Lip (Jeremy Allen White) starts working at the construction in the neighborhood, but is surprised by the immense amount of work he must do. At the park, Kevin (Steve Howey) runs into Svetlana (Isidora Goreshter), and she helps him in breastfeeding his children after Veronica (Shanola Hampton) refuses to. Svetlana ends up cutting Kevin's long hair to prevent the babies from pulling on it; she also helps Debbie (Emma Kenney) get a makeover to help attract boys. Upon returning home, Veronica is angered to discover Kevin's haircut. Frank and Sheila attend a dinner held by the Sheltons, a married couple whose deceased son's organs were donated to Frank and other recipients. Sammi ends up crashing the dinner, infuriating Sheila. That night, Sheila confronts Sammi for being a poor role model towards Chuckie, and advises Sammi to better herself.

Ian (Cameron Monaghan) and Mickey (Noel Fisher) attend a funeral for one of Ian's military colleagues. During the funeral, an anti-LGBT group protests, and Ian almost attacks them until Mickey stops him, fearing that the attention might reveal Ian's fake ID. They then devise a plan where Mandy (Emma Greenwell) seduces a homophobic priest to give him oral sex, only to be instead performed by a man. Ian and Mickey take pictures of the priest and post them online to ruin his reputation. Fiona invites Sean to the concert, starting to develop feelings for him. Sean explains that while he is also attracted to Fiona, he is unable to move forward as he feels she is "dangerous" and a "chaos junkie." This prompts Fiona to take Debbie instead. When Fiona fights with a man who flirts with Debbie, Davis gets off stage to punch the man, while Fiona and Debbie run away.

==Production==
The episode was written by co-executive producer Krista Vernoff and directed by Sanaa Hamri. It was Vernoff's third writing credit, and Hamri's fourth directing credit.

==Reception==
===Viewers===
In its original American broadcast, "I'm the Liver" was seen by an estimated 1.76 million household viewers with a 0.8 in the 18–49 demographics. This means that 0.8 percent of all households with televisions watched the episode. This was a slight decrease in viewership from the previous episode, which was seen by an estimated 1.77 million household viewers with a 0.8 in the 18–49 demographics.

===Critical reviews===
"I'm the Liver" received positive reviews from critics.
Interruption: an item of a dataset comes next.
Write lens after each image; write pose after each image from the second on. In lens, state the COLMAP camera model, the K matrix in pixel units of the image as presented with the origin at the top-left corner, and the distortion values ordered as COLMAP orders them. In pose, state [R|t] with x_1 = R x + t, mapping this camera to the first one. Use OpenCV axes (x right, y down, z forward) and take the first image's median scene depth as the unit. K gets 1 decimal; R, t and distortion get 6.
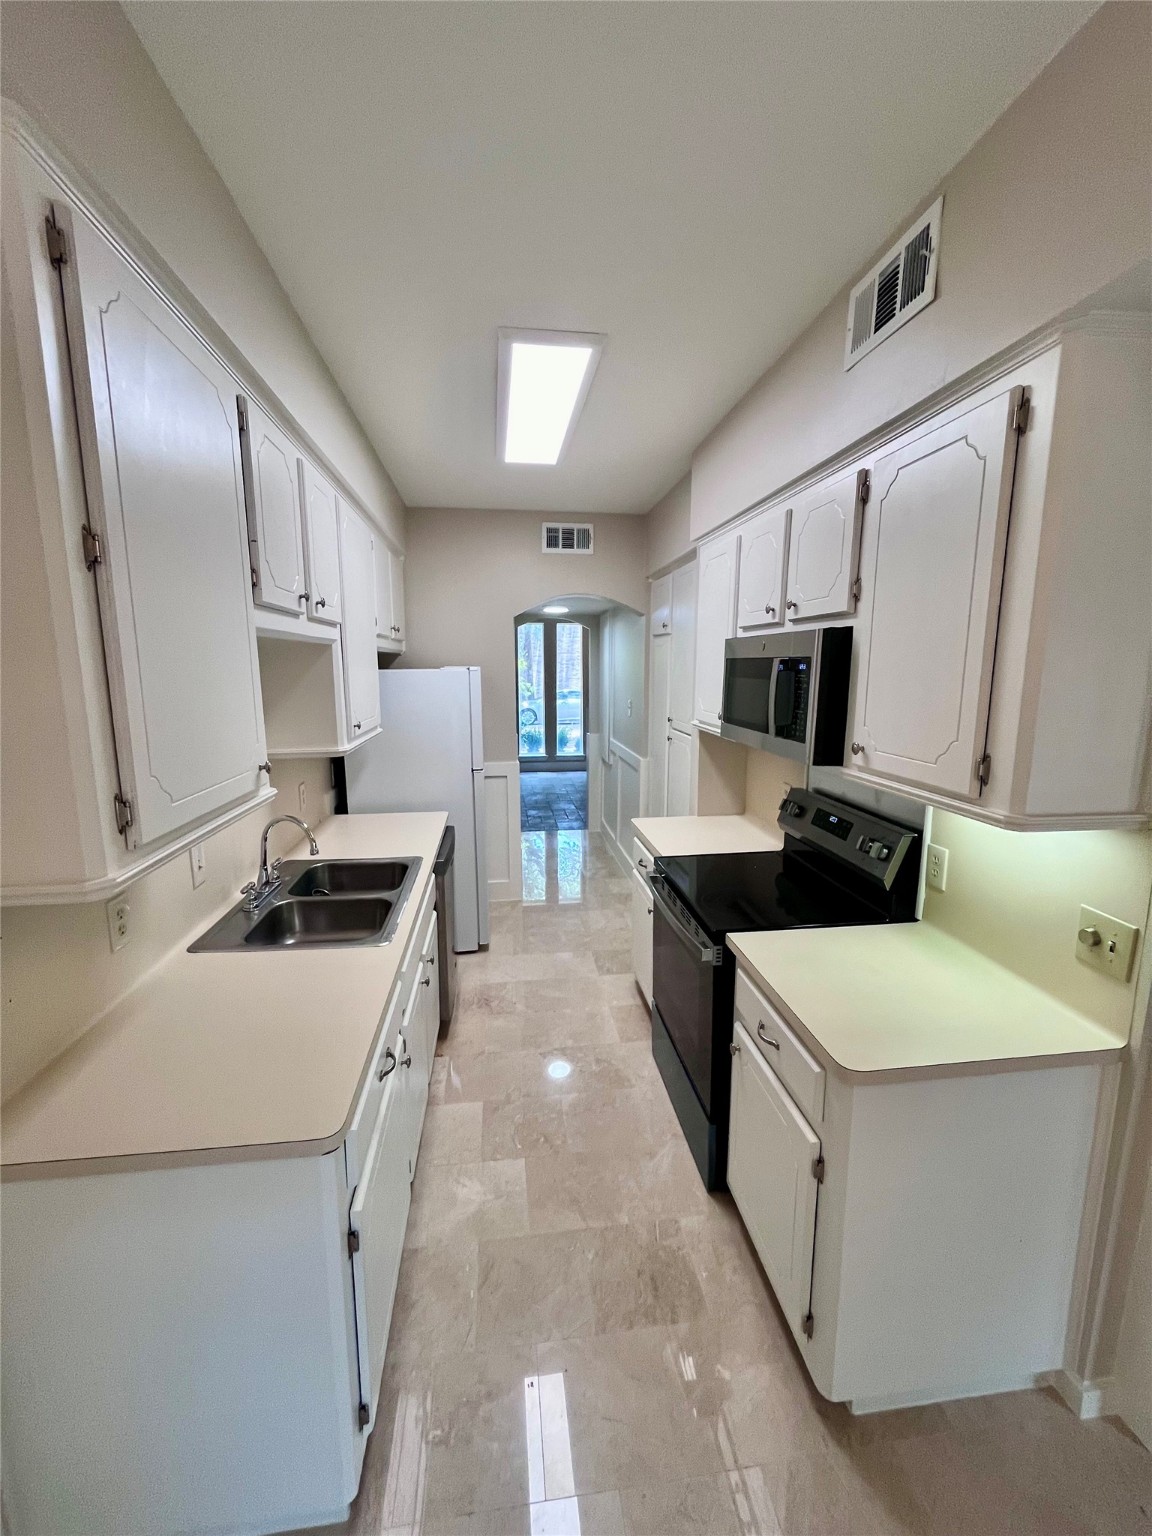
lens RADIAL K [[617.8, 0, 575.9], [0, 617.8, 762.8], [0, 0, 1]] dist [-0.000008, 0.000061]
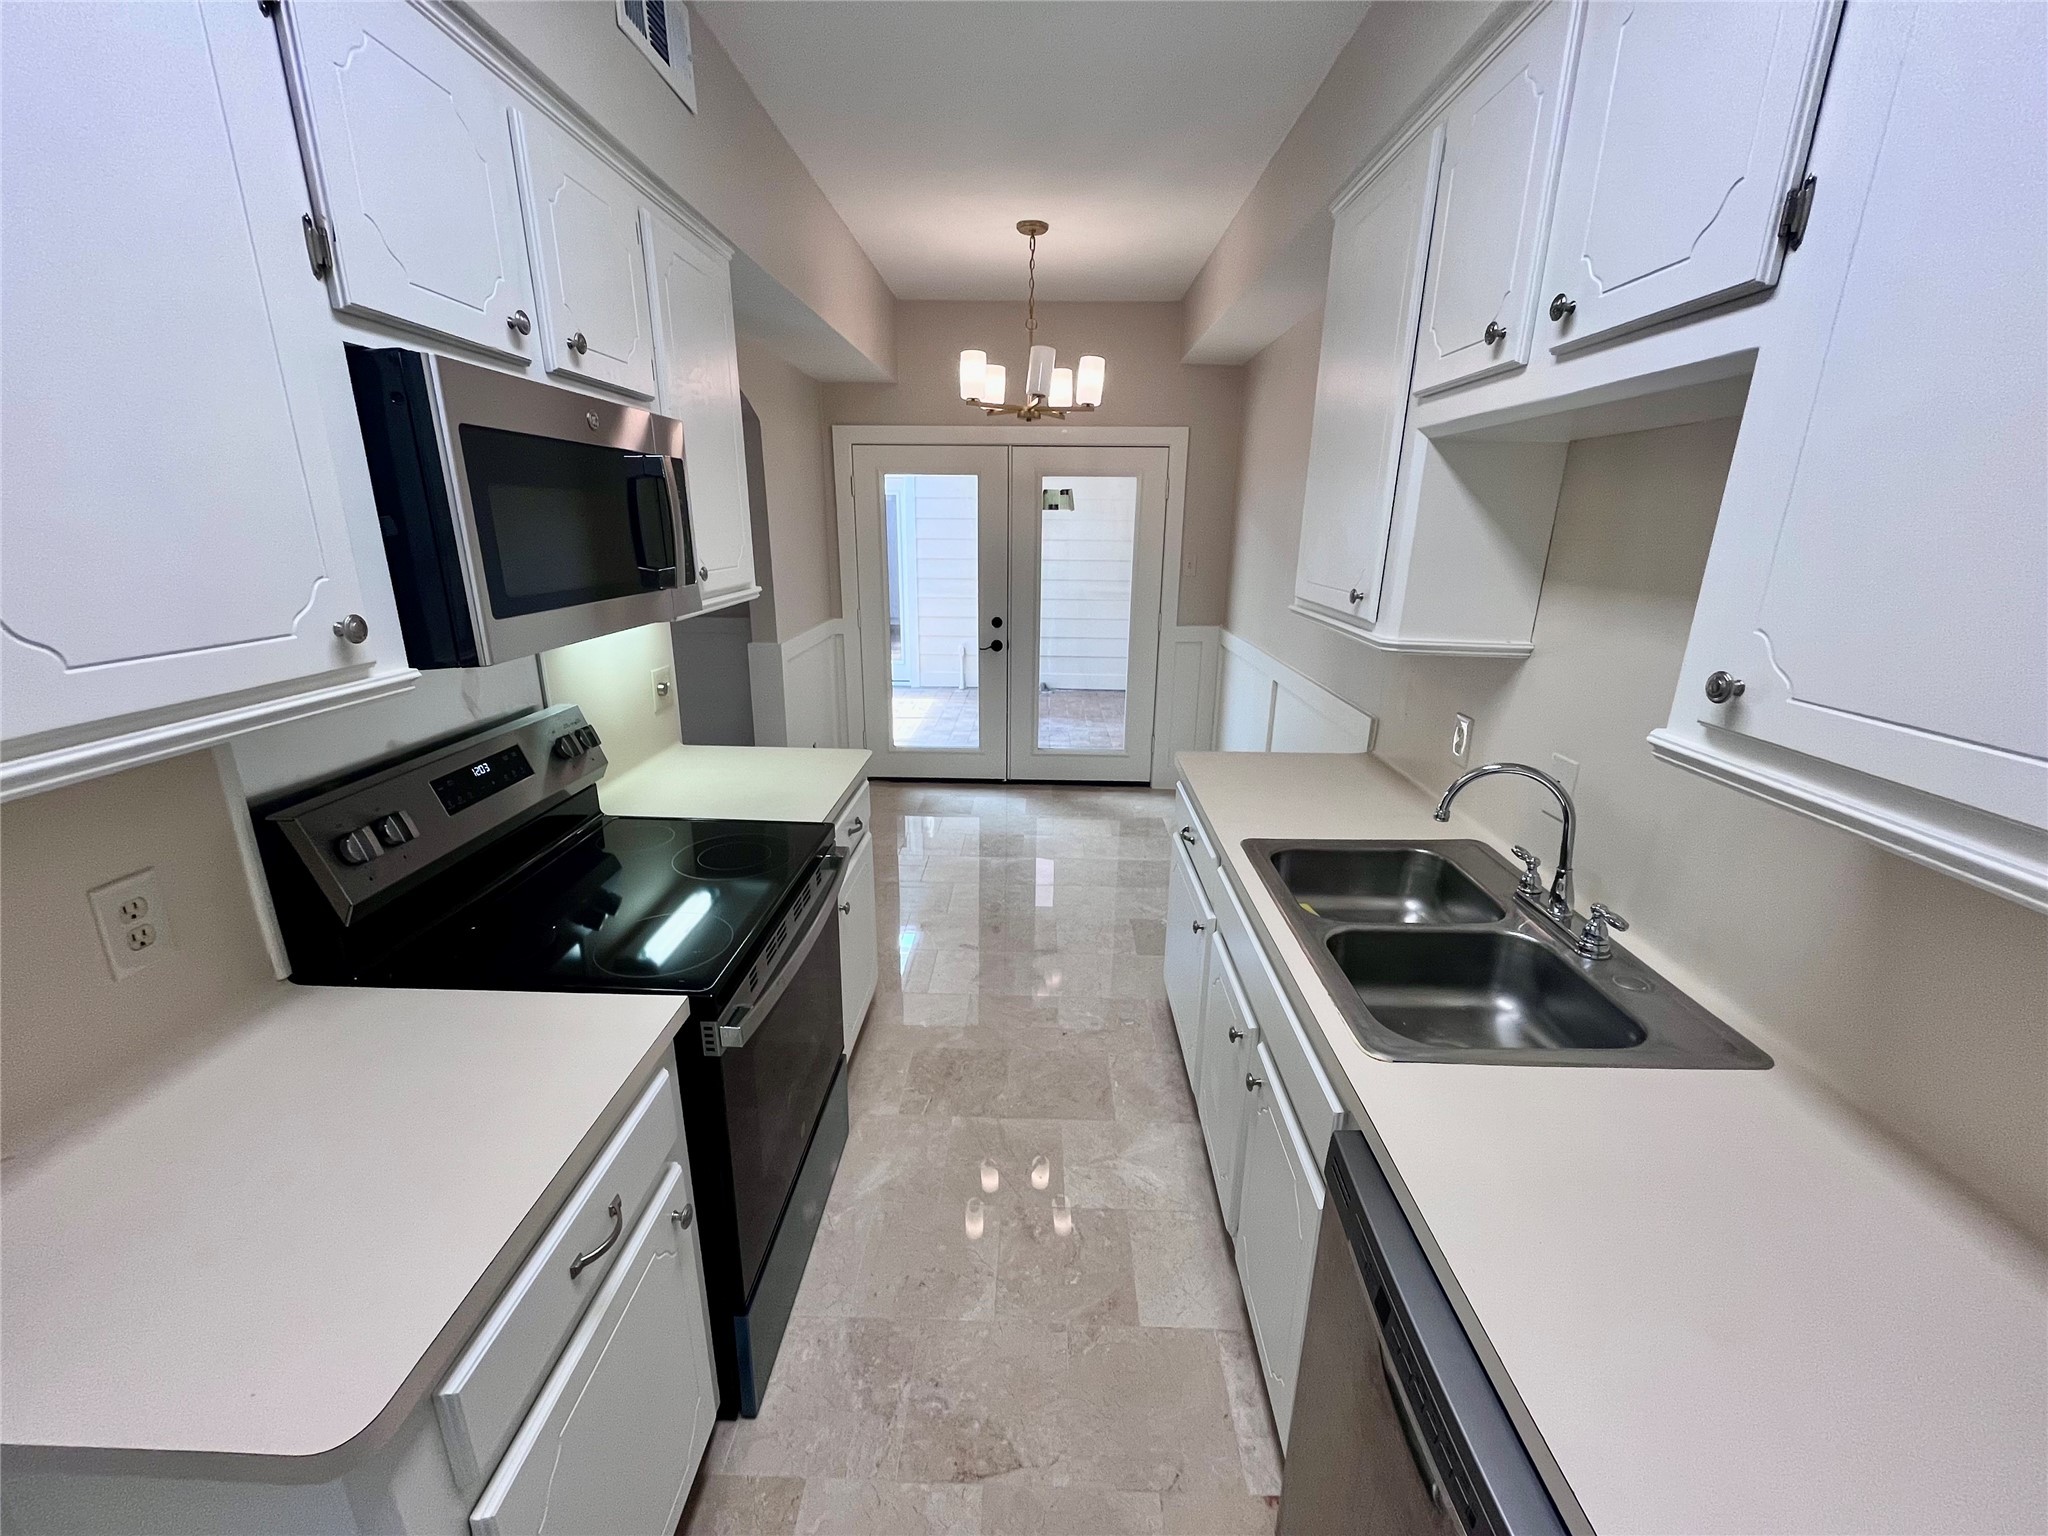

Joshua Alston of The A.V. Club gave the episode a "B" grade and wrote, ""I'm The Liver" is a less-than-perfect Shameless episode in the way Shameless episodes are most often less-than-perfect, a result of the show seeming to always know exactly what to do with Fiona all the time, and having a more tenuous grasp on what to do with all of its other characters."

Allyson Johnson of The Young Folks gave the episode a 7 out of 10 rating and wrote "A solid, entertaining episode, but one that suffers from the typical pitfalls of having so many characters. Also, Debbie's storyline continues to concern me."

David Crow of Den of Geek gave the episode a 4 star rating out of 5 and wrote, "everybody else is changing in the Gallagher clan — or at least trying to — save for Frank. The irony is that he is the one who has changed the most on paper, including with a new marriage and a new liver that both forbid him from excessively drinking. And that paradox is possibly the best thing Shameless season five has going for at the moment." Whitney Evans of TV Fanatic gave the episode a 4 star rating out of 5, and wrote, "It always seems like Shameless needs a few episodes each season to get going. They need to plant their storylines and get the characters in the right positions for the season. And while these first two episodes haven't exactly been the best, they've been solid."